If there’s one thing you can count on, it’s change. A client recently asked Thinking Caps Design to weigh in on some logo options they’d secured using “crowdsourcing.” That’s an industry change propelled by technology and globalization. To crowdsource is to use an internet technology company to shop around for work product from a “crowd” of freelance “sources.”
This inspired our team to think about the value of our design services as a “local” provider. Thinking Caps Design is known for environmental graphic design. That’s a discipline concerned with the visual aspects of identity, wayfinding and information delivery in man-made environments. We passionately connect people with places. Our team begins many projects by visioning a logo for marketing materials as a foundation before crafting identity and wayfinding signage. So we asked ourselves, “why buy local” for logo design.
Supporting a neighborhood retailer or independent restaurateur stimulates your community’s economy and keeps money recirculating as goods and services are purchased from other local companies. This is true for design too. But there are more essential reasons to choose designers that understand your market and community if you are planning for project success.
Collaborative Problem Solving is More Effective
When Thinking Caps Design crafts a logo, it distills the essence of a brand before giving it a visual form. Unlike crowdsourcing, a local design firm can employ an interactive process involving stakeholders in brainstorming to identify a wide array of meaningful options. That was our approach when Sun City West asked us to do a makeover for their iconic brand.

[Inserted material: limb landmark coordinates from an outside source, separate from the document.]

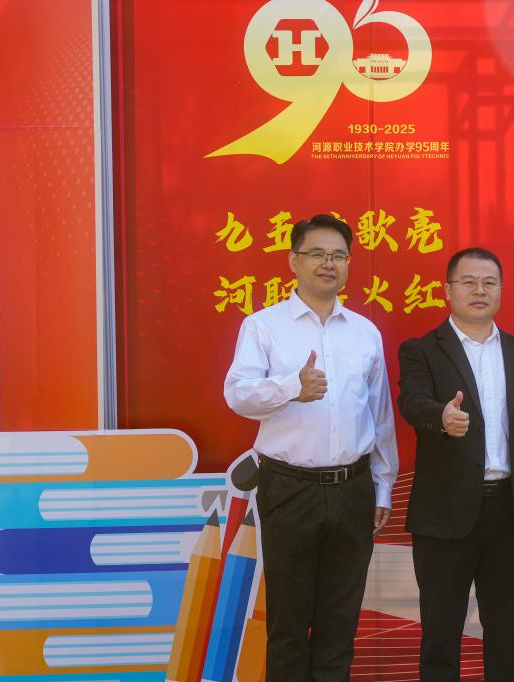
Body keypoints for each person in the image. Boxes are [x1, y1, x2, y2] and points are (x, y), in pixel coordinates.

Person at [223, 214, 399, 682]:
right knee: (287, 624)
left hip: (352, 488)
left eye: (339, 255)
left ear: (348, 264)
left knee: (339, 625)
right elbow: (237, 394)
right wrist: (290, 388)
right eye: (317, 253)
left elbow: (380, 417)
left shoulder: (364, 332)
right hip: (289, 488)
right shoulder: (263, 327)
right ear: (293, 261)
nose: (328, 264)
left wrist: (382, 487)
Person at [397, 247, 514, 681]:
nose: (479, 290)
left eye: (489, 282)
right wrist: (440, 417)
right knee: (440, 633)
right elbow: (412, 401)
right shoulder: (421, 350)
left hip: (510, 512)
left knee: (507, 632)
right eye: (468, 282)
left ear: (501, 290)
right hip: (444, 514)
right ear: (448, 290)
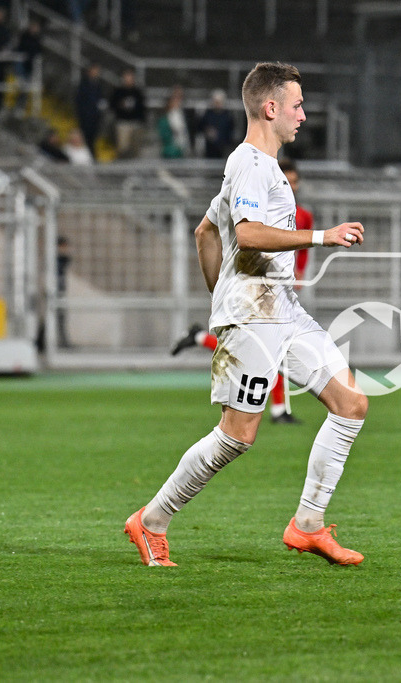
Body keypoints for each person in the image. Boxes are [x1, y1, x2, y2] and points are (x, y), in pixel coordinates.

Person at [126, 62, 368, 567]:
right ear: (270, 107)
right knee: (238, 436)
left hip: (282, 309)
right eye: (297, 105)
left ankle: (307, 526)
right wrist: (321, 237)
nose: (303, 115)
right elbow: (250, 233)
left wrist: (220, 295)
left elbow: (206, 233)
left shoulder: (256, 167)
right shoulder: (250, 164)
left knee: (351, 404)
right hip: (255, 318)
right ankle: (151, 521)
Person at [170, 157, 313, 425]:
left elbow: (300, 250)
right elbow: (218, 235)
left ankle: (199, 338)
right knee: (262, 348)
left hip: (281, 290)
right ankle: (273, 410)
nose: (291, 187)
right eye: (287, 181)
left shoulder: (302, 214)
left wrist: (299, 275)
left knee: (268, 349)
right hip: (253, 288)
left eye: (294, 182)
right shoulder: (254, 210)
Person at [109, 68, 146, 159]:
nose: (128, 79)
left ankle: (134, 169)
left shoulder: (137, 92)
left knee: (135, 149)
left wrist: (141, 121)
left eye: (130, 77)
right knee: (123, 149)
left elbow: (142, 108)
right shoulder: (118, 91)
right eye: (127, 77)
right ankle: (122, 169)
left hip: (135, 124)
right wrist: (120, 106)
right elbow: (112, 105)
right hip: (123, 123)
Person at [75, 63, 106, 157]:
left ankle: (92, 156)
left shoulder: (98, 85)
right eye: (95, 70)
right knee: (86, 138)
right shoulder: (83, 85)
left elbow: (100, 99)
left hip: (95, 117)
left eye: (98, 71)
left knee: (93, 138)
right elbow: (79, 101)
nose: (96, 73)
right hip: (86, 117)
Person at [199, 89, 236, 159]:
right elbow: (200, 127)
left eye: (219, 102)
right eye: (215, 101)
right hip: (209, 148)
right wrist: (207, 131)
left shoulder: (227, 116)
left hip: (223, 148)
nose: (217, 104)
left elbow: (230, 132)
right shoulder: (208, 114)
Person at [157, 85, 191, 158]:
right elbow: (165, 136)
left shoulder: (183, 115)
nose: (177, 102)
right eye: (175, 100)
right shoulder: (164, 119)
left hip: (182, 150)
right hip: (170, 151)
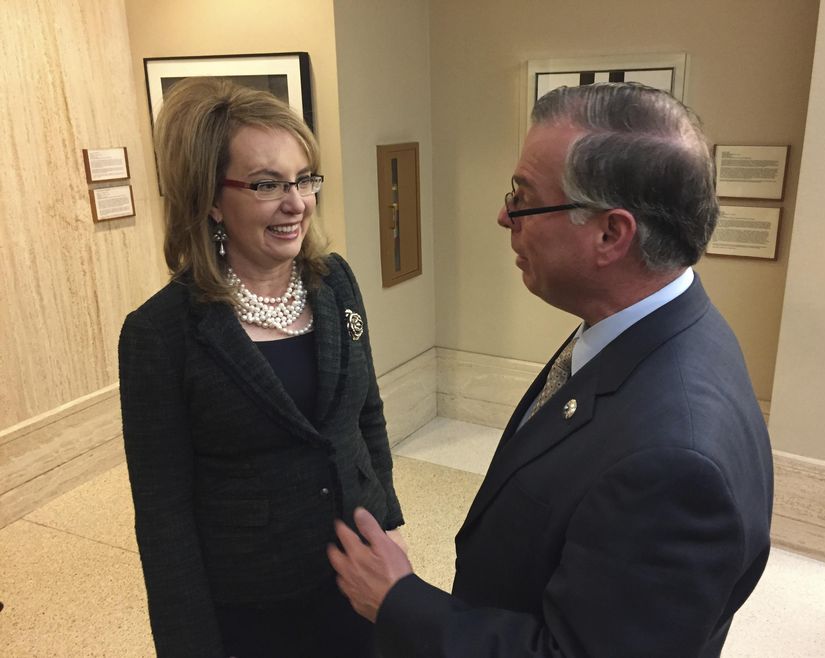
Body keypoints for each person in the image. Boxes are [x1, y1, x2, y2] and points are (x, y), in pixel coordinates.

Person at [328, 82, 774, 657]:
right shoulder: (653, 327)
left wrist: (398, 600)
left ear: (611, 234)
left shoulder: (673, 462)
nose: (502, 215)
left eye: (523, 196)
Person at [119, 77, 404, 658]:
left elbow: (364, 413)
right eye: (267, 184)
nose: (296, 203)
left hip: (360, 583)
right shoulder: (161, 334)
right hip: (254, 608)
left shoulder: (336, 283)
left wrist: (388, 525)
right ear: (208, 198)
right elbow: (163, 515)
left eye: (304, 179)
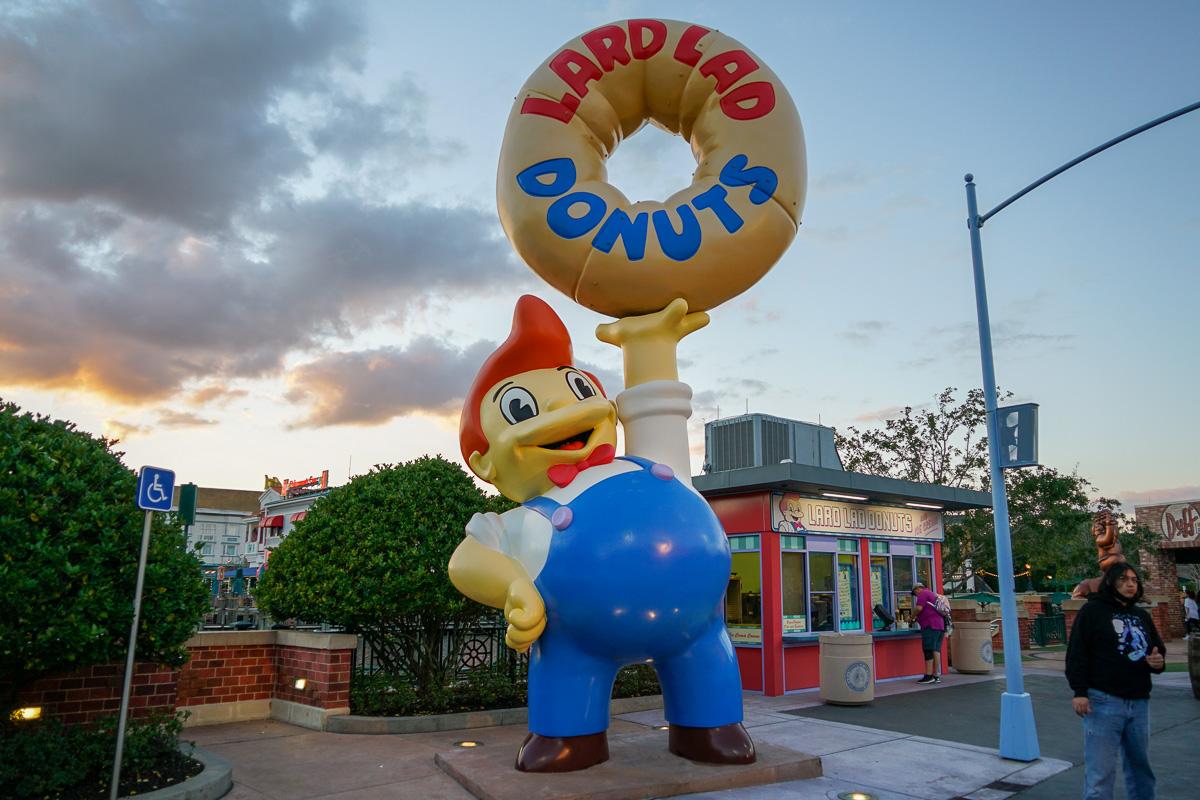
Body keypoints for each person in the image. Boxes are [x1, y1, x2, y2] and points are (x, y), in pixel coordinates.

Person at [1066, 562, 1166, 800]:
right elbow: (1077, 653)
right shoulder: (1092, 612)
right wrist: (1080, 691)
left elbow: (1156, 649)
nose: (1130, 584)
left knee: (1141, 769)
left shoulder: (1140, 615)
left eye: (1133, 580)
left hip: (1139, 702)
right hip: (1103, 700)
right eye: (1123, 580)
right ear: (1110, 583)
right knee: (1101, 772)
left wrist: (1157, 661)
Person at [911, 582, 946, 684]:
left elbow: (918, 608)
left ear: (917, 589)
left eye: (914, 593)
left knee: (928, 650)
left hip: (930, 626)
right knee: (936, 650)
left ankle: (928, 676)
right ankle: (936, 675)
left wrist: (911, 617)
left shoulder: (923, 593)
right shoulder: (932, 594)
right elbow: (928, 611)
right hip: (940, 626)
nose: (916, 595)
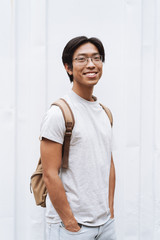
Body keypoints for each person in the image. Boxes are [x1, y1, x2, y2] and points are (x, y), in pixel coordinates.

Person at [40, 36, 117, 240]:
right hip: (73, 228)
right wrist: (70, 223)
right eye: (82, 59)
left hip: (105, 224)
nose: (91, 64)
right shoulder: (59, 113)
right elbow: (49, 174)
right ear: (68, 67)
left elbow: (108, 162)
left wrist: (110, 211)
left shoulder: (104, 112)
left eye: (96, 58)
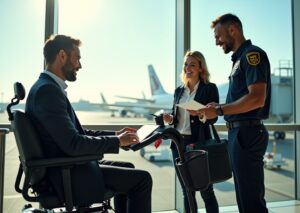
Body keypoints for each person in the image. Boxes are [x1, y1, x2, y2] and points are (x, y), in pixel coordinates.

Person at [25, 34, 152, 213]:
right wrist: (117, 142)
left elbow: (78, 133)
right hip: (66, 174)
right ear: (62, 56)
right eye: (77, 58)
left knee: (129, 168)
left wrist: (117, 136)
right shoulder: (48, 91)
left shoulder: (46, 87)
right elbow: (73, 144)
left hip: (64, 167)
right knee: (143, 180)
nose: (80, 66)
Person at [192, 13, 271, 213]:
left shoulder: (252, 55)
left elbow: (256, 98)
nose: (217, 42)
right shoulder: (238, 59)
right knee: (244, 198)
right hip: (238, 134)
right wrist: (217, 106)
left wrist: (218, 110)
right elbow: (242, 99)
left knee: (251, 200)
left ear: (233, 30)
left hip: (247, 133)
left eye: (218, 36)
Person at [163, 50, 219, 213]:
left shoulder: (209, 88)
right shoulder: (179, 91)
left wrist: (200, 113)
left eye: (192, 65)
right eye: (186, 64)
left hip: (199, 143)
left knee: (206, 191)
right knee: (187, 191)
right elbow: (177, 116)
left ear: (201, 68)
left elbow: (214, 118)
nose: (188, 68)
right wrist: (170, 118)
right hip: (178, 144)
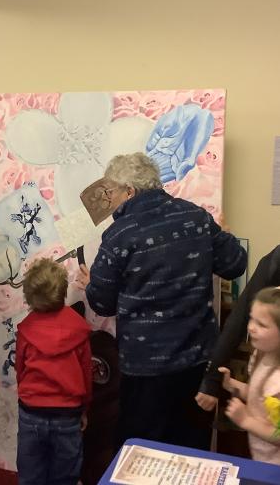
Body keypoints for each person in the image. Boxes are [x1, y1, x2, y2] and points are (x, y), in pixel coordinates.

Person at [76, 152, 247, 450]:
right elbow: (235, 264)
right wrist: (225, 236)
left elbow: (102, 304)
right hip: (197, 362)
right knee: (190, 449)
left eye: (110, 192)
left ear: (129, 191)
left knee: (141, 452)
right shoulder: (196, 217)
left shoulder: (119, 234)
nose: (109, 200)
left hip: (145, 367)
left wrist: (92, 284)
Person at [16, 258, 92, 485]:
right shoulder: (78, 328)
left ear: (30, 297)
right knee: (66, 476)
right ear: (62, 291)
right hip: (68, 414)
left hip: (31, 412)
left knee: (30, 475)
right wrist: (85, 409)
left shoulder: (26, 329)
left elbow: (20, 370)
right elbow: (86, 375)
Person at [197, 245, 280, 411]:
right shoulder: (275, 260)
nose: (253, 328)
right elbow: (240, 316)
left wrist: (246, 421)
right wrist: (215, 380)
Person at [219, 287, 280, 464]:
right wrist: (232, 384)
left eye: (262, 324)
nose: (251, 327)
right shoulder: (263, 354)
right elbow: (259, 397)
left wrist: (246, 420)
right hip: (261, 456)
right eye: (252, 318)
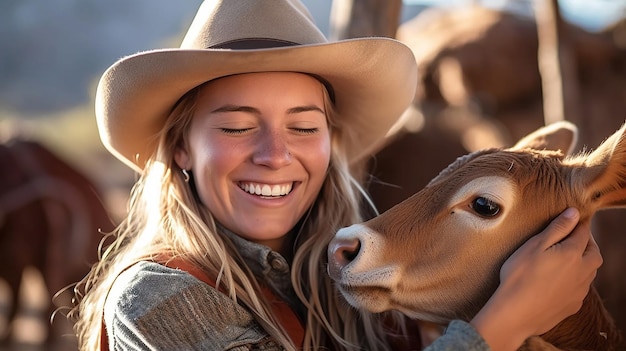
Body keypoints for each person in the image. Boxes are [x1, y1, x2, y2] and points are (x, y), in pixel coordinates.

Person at [70, 1, 602, 350]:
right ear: (182, 148)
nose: (275, 154)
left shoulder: (353, 272)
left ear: (330, 142)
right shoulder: (160, 297)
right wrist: (502, 326)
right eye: (236, 128)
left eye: (304, 126)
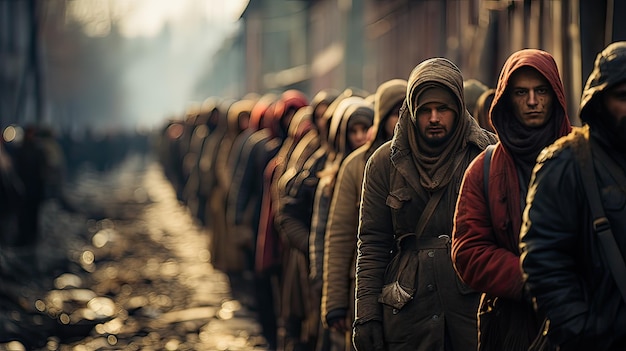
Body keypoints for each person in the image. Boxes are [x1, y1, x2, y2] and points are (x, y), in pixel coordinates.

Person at [353, 57, 497, 351]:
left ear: (458, 109)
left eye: (443, 109)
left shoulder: (488, 154)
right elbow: (372, 244)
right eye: (425, 110)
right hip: (408, 312)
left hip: (473, 309)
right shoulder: (384, 163)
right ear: (412, 111)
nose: (434, 118)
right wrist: (366, 315)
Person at [451, 48, 572, 350]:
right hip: (512, 324)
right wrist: (529, 278)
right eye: (521, 92)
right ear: (507, 98)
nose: (532, 101)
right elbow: (468, 251)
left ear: (555, 94)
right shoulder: (485, 169)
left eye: (540, 91)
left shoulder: (585, 155)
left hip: (586, 315)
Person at [519, 41, 626, 350]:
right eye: (622, 97)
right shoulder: (566, 163)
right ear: (600, 101)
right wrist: (581, 329)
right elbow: (543, 259)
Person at [322, 78, 406, 351]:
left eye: (407, 110)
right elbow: (340, 236)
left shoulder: (427, 162)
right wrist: (335, 301)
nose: (402, 119)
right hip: (365, 287)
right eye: (395, 113)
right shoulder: (356, 166)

Collaborating with stakeholders at many levels allowed us to identify an almost infectious energy permeating the community. Its social fabric was weaved from the bountiful activities that residents enjoyed in group settings. Capturing that dynamic was central to our logo design and color palette of vibrant hues brimming with energy. The logo unfolds like the fluid movement of a dancer or the powerful arch of a swimmer’s stroke while a new tagline echoes the residents’ love for Sun City West as “Arizona’s Premier Active Adult Golf Community.”
Support for the change was galvanized at a community presentation and now a new generation of empty nesters and mature home buyers are discovering the brand all over again via the client’s web, digital and print marketing initiatives.
A Sense of Place Stems from Local Awareness
Honoring the traditions that make a place unique can help gain community acceptance for a development project. Local designers are better equipped to capture a sense of place because they are local inhabitants as well.
National homebuilder Taylor Morrison planned a residential development on the site of Greasewood Flats a distinctive watering hole that had served the community for four decades. The iconic cowboy-themed eatery was also a popular stop for fun-loving motorcyclists. It sat upon a large parcel of land that had been owned by a prominent family that operated Scottsdale’s first and longest operating blacksmith shop.
Thinking Caps Design provided naming and logo design services, christening the new development “IronHorse,” linking its past and present to express the rough and tumble character this landmark once represented.
Knowledge of Architecture Infuses Stronger Design
Being part of an architectural design team can play a big role in logo design. Travel back to 1878 when an enterprising entrepreneur built an irrigation canal upon the ruins of canals constructed by an earlier Hohokam civilization. The fertile community that arose near the canal blossomed into Phoenix, Arizona. That Grand Canal now bisects a 58-acre planned multi-use development that will be constructed over the next 20 years.
Known as The Grand at Papago Park Center, Thinking Caps Design was chosen to craft a logo and environmental graphics for the culturally significant site. As its architectural centerpiece, the Grand Canal was re-routed to create a spectacular water feature at the heart of the project.
With client collaboration, Thinking Caps Design identified three interrelated design themes: water, energy and stewardship. Collectively, these are the essential components of sustaining urban life in the desert. The intimate knowledge of the architectural intent for the project influenced the dynamic logo design of concentric ripples on classic letter form, suggesting expressions of ebb and flow, capture and release, collection and distribution, protection and management, and a systemic view of nature.
Transform Your Local Community
Change is good, but transformation is better. When it comes to the built environment, there are clear benefits to choosing a local designer over cloud-based services. The interactive experience between stakeholders and designers is essential to receiving a quality product that is true to your architecture and sense of place. By supporting local designers, you transform your community — enriching its creative texture and investing in healthy, long-term growth. Choose wisely. Thinking Caps Design is a proud member of Local First Arizona.